First and foremost, the "Great Council" must be
distinguished from the King's Council. This latter body, about 20 in number, consisted of
some of the Great Magnates, both clerical and lay, a number of lesser churchmen and
nobles, and often some men of lesser rank of whose out-standing abilities the King felt a
need. It was in continuous session, and its duties included the tendering of advice to the
King on the government of the country and the carrying into effect of the decisions so
reached. In many ways, and in particular the enormous amount of business of which it
disposed, it may be compared to a modern cabinet.The Great Council however was a
singularly amorphous body which had no definate form or structure. The leading work on the
subject [The House of Lords in the Middle Ages -
J. Enoch Powell and Keith Wallis pp 377 et sequa] describes the baffling
dificulties of containing it within the bounds of any definition, however widely it may be
drawn. Before the Parliament of 1265, when Parliament as it was known during the period of
the Wars of the Roses first began to take shape, the King would summon those who he
thought could help him on some intractible problem (usually taxation) - or, as must often
have been the case, who would give him the answer he most wanted to hear. Such an assembly
would be arbitrarily chosen, and would consist of some of the Magnates or Lords, some of
the churchmen, or a mixture of both. Very occasionally some of those who were lower down
the social scale would be included. There was no definate or enduring membership of the
Council so summoned, and some would be summoned on one occasion and not on another. The
contempory records do little to clarify the confusion, and the words "Council"
or Great Council"were freely used to describe such gatherings without differentiating
between the ranks of the persons attending or the importance of the business being
discussed. The gatherings were, at best, some survival of the Witanagemot of Saxon times,
which the early Norman Kings were anxious to maintain as a rudimenatry form of rule by
consent. The Magnates and the Barons took this a step further, and were most insistant on
a confirmed right to a greater say in public affairs in Magna Carta 1215 and the
Provisions of 0xford 1258, and wrung from King John and King Henry 111 reluctant oaths
that they would observe what these documents provided for. It was not helpful that the
Pope later absolved each King from his oath.
"Great Councils" continued to be summoned after 1265, but due to the growing
importance of Parliament, which made huge strides in the 14th-century, they became
steadily rarer before the date (1377) with which this work commences. They were not
formally abolished however. According to the list prepared by Parry [Parliaments and
Councils of England] King Richard 11 called 4 Great Councils (1388, 1392, 1397 & 1399)

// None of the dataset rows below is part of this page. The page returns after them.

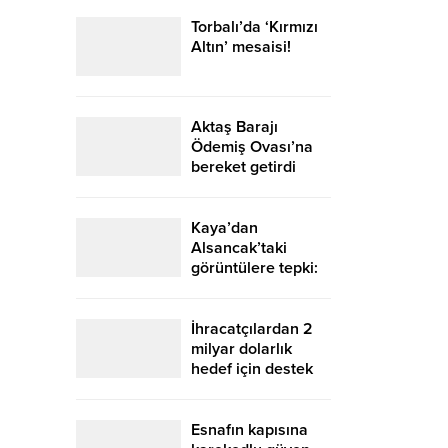
Kesilen İcra
Paraları Nerede?
Torbalı’da ‘Kırmızı
Altın’ mesaisi!
Aktaş Barajı
Ödemiş Ovası’na
bereket getirdi
Kaya’dan
Alsancak’taki
görüntülere tepki:
İzmir’in vitrinine
yakışmıyor
İhracatçılardan 2
milyar dolarlık
hedef için destek
ziyareti
Esnafın kapısına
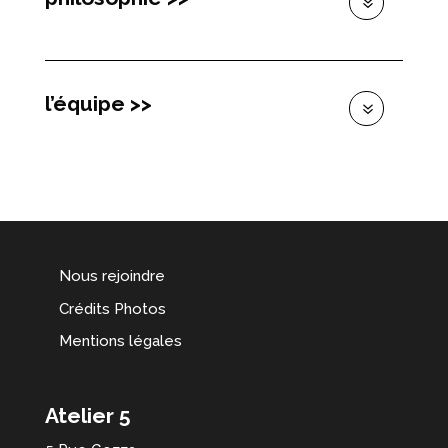
l’équipe >>
Nous rejoindre
Crédits Photos
Mentions légales
Atelier 5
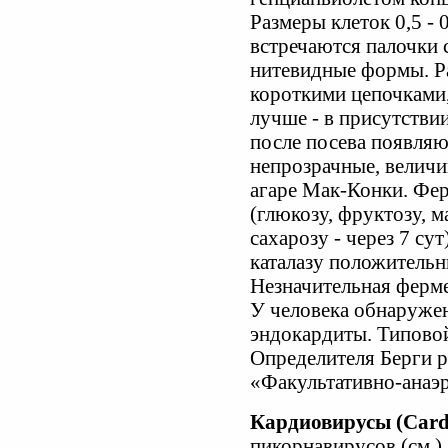
Размеры клеток 0,5 -
встречаются палочки 
нитевидные формы. Р
короткими цепочками,
лучше - в присутстви
после посева появляю
непрозрачные, величи
агаре Мак-Конки. Фе
(глюкозу, фруктозу, м
сахарозу - через 7 сут
каталазу положительн
Незначительная ферме
У человека обнаруже
эндокардиты. Типовой 
Определителя Берги р
«Факультативно-анаэр
Кардиовирусы (Cardi
пикорнавирусов (см.).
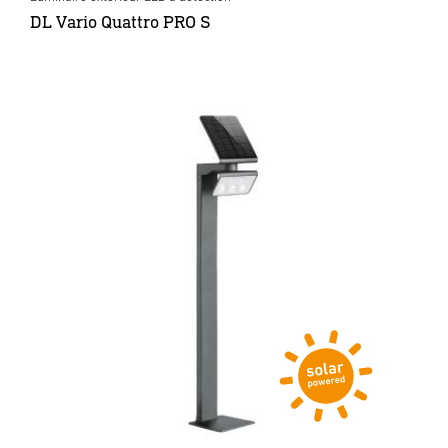
DL Vario Quattro PRO S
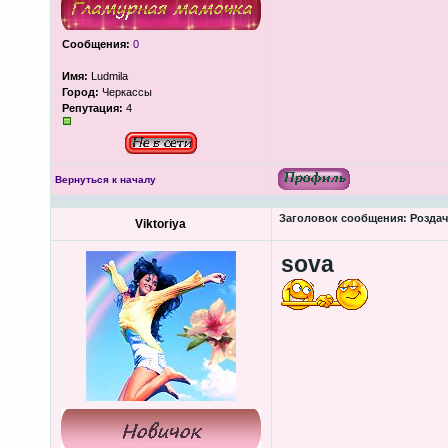
Сообщения:
0
Имя:
Ludmila
Город:
Черкассы
Репутация:
4
Вернуться к началу
Заголовок сообщения:
Роздача
Viktoriya
sova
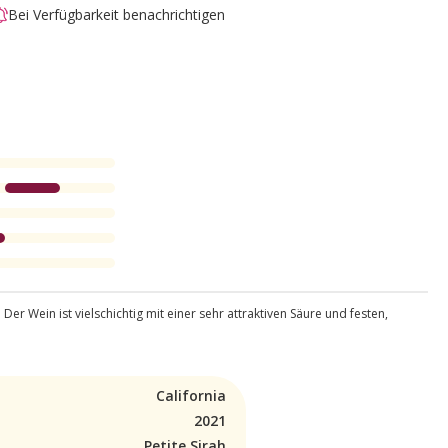
Bei Verfügbarkeit benachrichtigen
 Wein ist vielschichtig mit einer sehr attraktiven Säure und festen,
California
2021
Petite Sirah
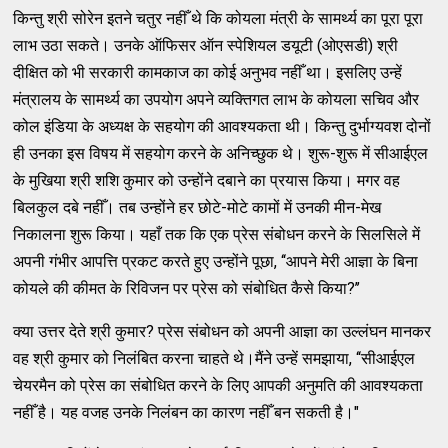
किन्तु श्री सोरेन इतने चतुर नहीँ थे कि कोयला मंत्री के सामर्थ्य का पूरा पूरा
लाभ उठा सकते। उनके ऑफिसर ऑन स्पेशियल डयूटी (ओएसडी) श्री
दीक्षित को भी सरकारी कामकाज का कोई अनुभव नहीँ था। इसलिए उन्हें
मंत्रालय के सामर्थ्य का उपयोग अपने व्यक्तिगत लाभ के कोयला सचिव और
कोल इंडिया के अध्यक्ष के सहयोग की आवश्यकता थी। किन्तु दुर्भाग्यवश दोनों
ही उनका इस विषय में सहयोग करने के अनिच्छुक थे। शुरू-शुरू में सीआईएल
के मुखिया श्री शशि कुमार को उन्होंने दबाने का प्रयास किया। मगर वह
बिलकुल दबे नहीँ। तब उन्होंने हर छोटे-मोटे कामों में उनकी मीन-मेख
निकालना शुरू किया। यहाँ तक कि एक प्रेस संबोधन करने के सिलसिले में
अपनी गंभीर आपत्ति प्रकट करते हुए उन्होंने पूछा, ‘‘आपने मेरी आज्ञा के बिना
कोयले की कीमत के रिविजन पर प्रेस को संबोधित कैसे किया?’’
क्या उत्तर देते श्री कुमार? प्रेस संबोधन को अपनी आज्ञा का उल्लंघन मानकर
वह श्री कुमार को निलंबित करना चाहते थे।मैंने उन्हें समझाया, ‘‘सीआईएल
चेयरमैन को प्रेस का संबोधित करने के लिए आपकी अनुमति की आवश्यकता
नहीँ है। यह वजह उनके निलंबन का कारण नहीँ बन सकती है।"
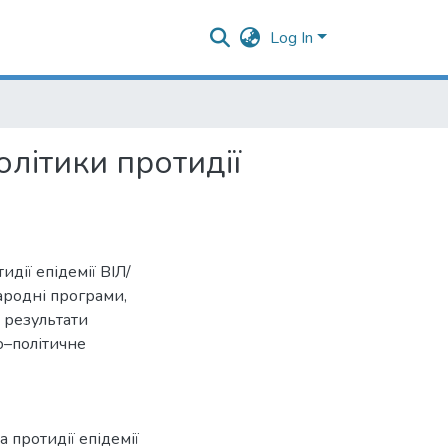
Log In
олітики протидії
идії епідемії ВІЛ/
родні програми,
 результати
о–політичне
а протидії епідемії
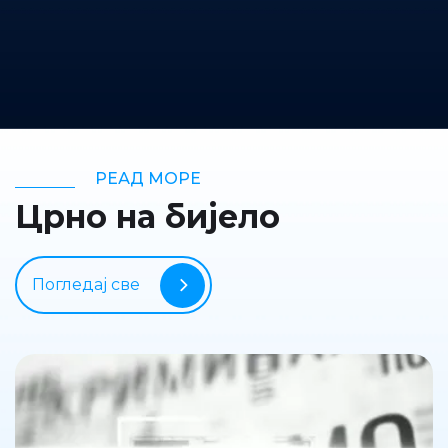
РЕАД МОРЕ
Црно на бијело
Погледај све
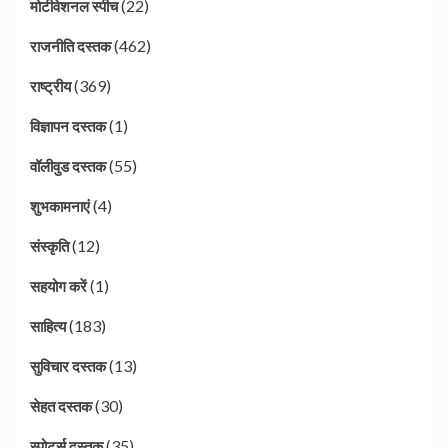
(22)
मोटीवेशनल स्पीच
(462)
राजनीति दस्तक
(369)
राष्ट्रीय
(1)
विज्ञापन दस्तक
(55)
वॉलीवुड दस्तक
(4)
शुभकामनाएं
(12)
संस्कृति
(1)
सहयोग करें
(183)
साहित्य
(13)
सुविचार दस्तक
(30)
सेहत दस्तक
(35)
स्पोर्ट्स दस्तक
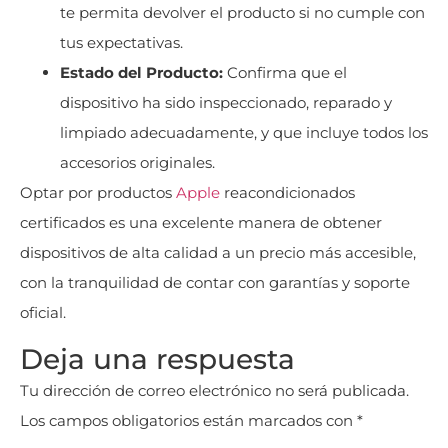
te permita devolver el producto si no cumple con
tus expectativas.
Estado del Producto:
Confirma que el
dispositivo ha sido inspeccionado, reparado y
limpiado adecuadamente, y que incluye todos los
accesorios originales.
Optar por productos
Apple
reacondicionados
certificados es una excelente manera de obtener
dispositivos de alta calidad a un precio más accesible,
con la tranquilidad de contar con garantías y soporte
oficial.
Deja una respuesta
Tu dirección de correo electrónico no será publicada.
Los campos obligatorios están marcados con
*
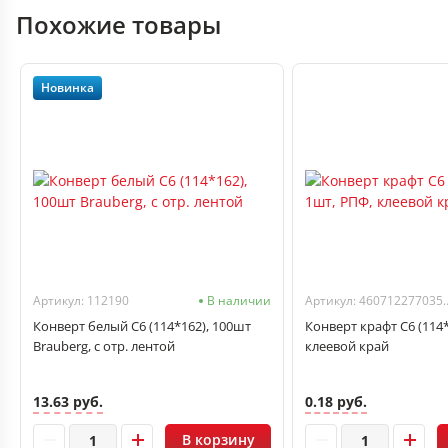
Похожие товары
Новинка
Артикул: 112190
В наличии
Артикул: 46071
Конверт белый С6 (114*162), 100шт
Конверт крафт С6 (114*
Brauberg, с отр. лентой
клеевой край
13.63 руб.
0.18 руб.
В корзину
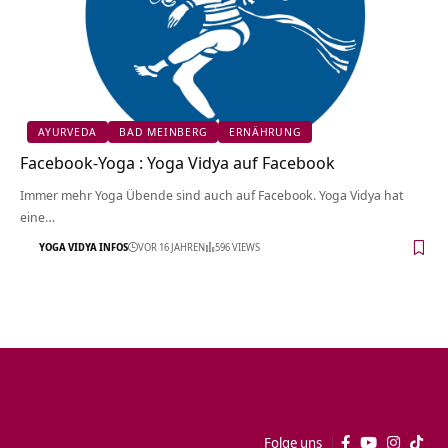
AYURVEDA
BAD MEINBERG
ERNÄHRUNG
Facebook-Yoga : Yoga Vidya auf Facebook
Immer mehr Yoga Übende sind auch auf Facebook. Yoga Vidya hat
eine…
YOGA VIDYA INFOS
VOR 16 JAHREN
596 VIEWS
Folge uns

and King Henry IV 3 (1400, 1403 & 1406). Neither King Henry V nor his son King Henry
VI called any such Councils, although the "love-day" of 1458 [page ] must have
had this character even if it was not so known at the time. Likewise neither King Edward
IV, King Richard 111 nor King Henry VII made any use of them during their reigns, although
the gathering of Magnates and Nobles in St Pauls Cathedral on 25th June 1483 [page ] could
be said to have been a "Great Council" even it was not so described. It was not
summoned, but all the Noblemen were in London for the Coronation, as they expected of King
Edward V, so they were "assembled". Not even the legislation of the 1484
Parliament, which regularised King Richard 111's position as King, referred to this
gathering as a "Great Council"; it simply described their proceedings as
"not being in the Fourme of Parliament."
"Great Councils" never enjoyed any formal constitution, and became steadily
more obsolescent as time went by, Between the Ascension to the Throne of King
Richard 11 in 1377 and the death of King Henry VII in 1509, altogether 132 years, there
were only 9 Great Councils (sometimes called no more than "Councils" and on two
occasions not even accorded this dignity), and there were more than 90 Parliaments.